"""
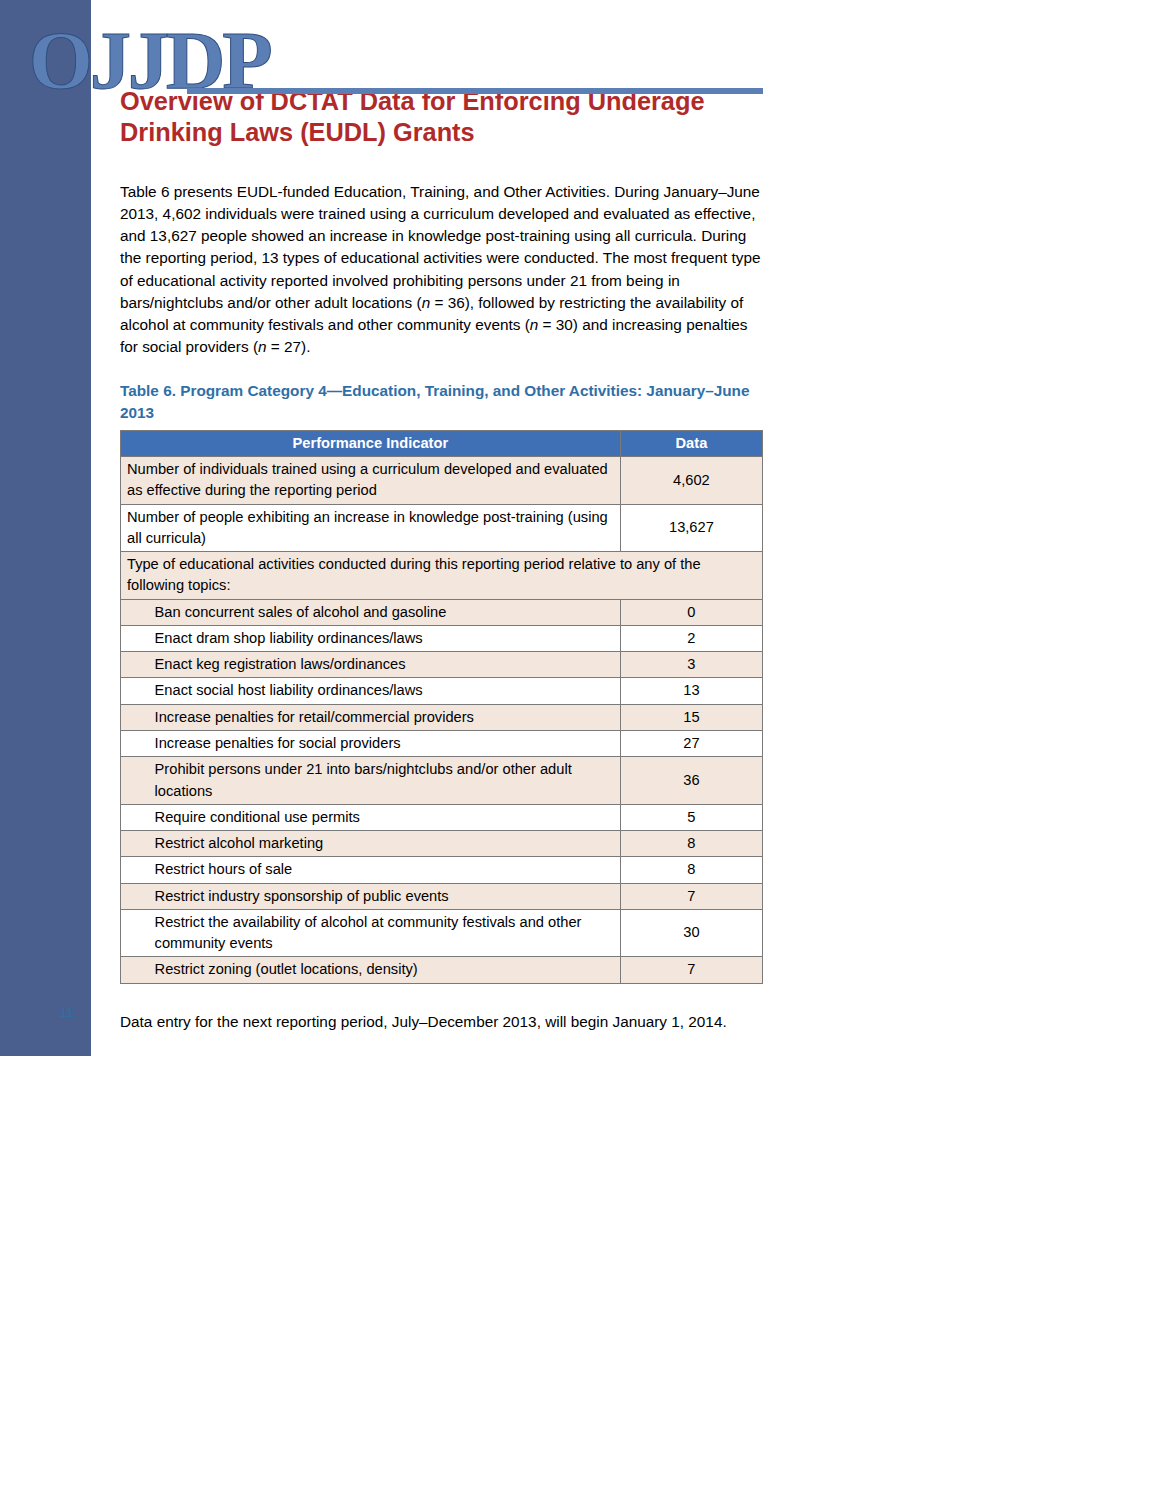OJJDP
Overview of DCTAT Data for Enforcing Underage
Drinking Laws (EUDL) Grants
Table 6 presents EUDL-funded Education, Training, and Other Activities. During January–June 2013, 4,602 individuals were trained using a curriculum developed and evaluated as effective, and 13,627 people showed an increase in knowledge post-training using all curricula. During the reporting period, 13 types of educational activities were conducted. The most frequent type of educational activity reported involved prohibiting persons under 21 from being in bars/nightclubs and/or other adult locations (n = 36), followed by restricting the availability of alcohol at community festivals and other community events (n = 30) and increasing penalties for social providers (n = 27).
Table 6. Program Category 4—Education, Training, and Other Activities: January–June 2013
| Performance Indicator | Data |
| --- | --- |
| Number of individuals trained using a curriculum developed and evaluated as effective during the reporting period | 4,602 |
| Number of people exhibiting an increase in knowledge post-training (using all curricula) | 13,627 |
| Type of educational activities conducted during this reporting period relative to any of the following topics: |
| Ban concurrent sales of alcohol and gasoline | 0 |
| Enact dram shop liability ordinances/laws | 2 |
| Enact keg registration laws/ordinances | 3 |
| Enact social host liability ordinances/laws | 13 |
| Increase penalties for retail/commercial providers | 15 |
| Increase penalties for social providers | 27 |
| Prohibit persons under 21 into bars/nightclubs and/or other adult locations | 36 |
| Require conditional use permits | 5 |
| Restrict alcohol marketing | 8 |
| Restrict hours of sale | 8 |
| Restrict industry sponsorship of public events | 7 |
| Restrict the availability of alcohol at community festivals and other community events | 30 |
| Restrict zoning (outlet locations, density) | 7 |
Data entry for the next reporting period, July–December 2013, will begin January 1, 2014.
11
"""
__What is being asked__
Pull every line that holds the string "Number" out of the records.

__Solution for this problem__
| Number of individuals trained using a curriculum developed and evaluated as effective during the reporting period | 4,602 |
| Number of people exhibiting an increase in knowledge post-training (using all curricula) | 13,627 |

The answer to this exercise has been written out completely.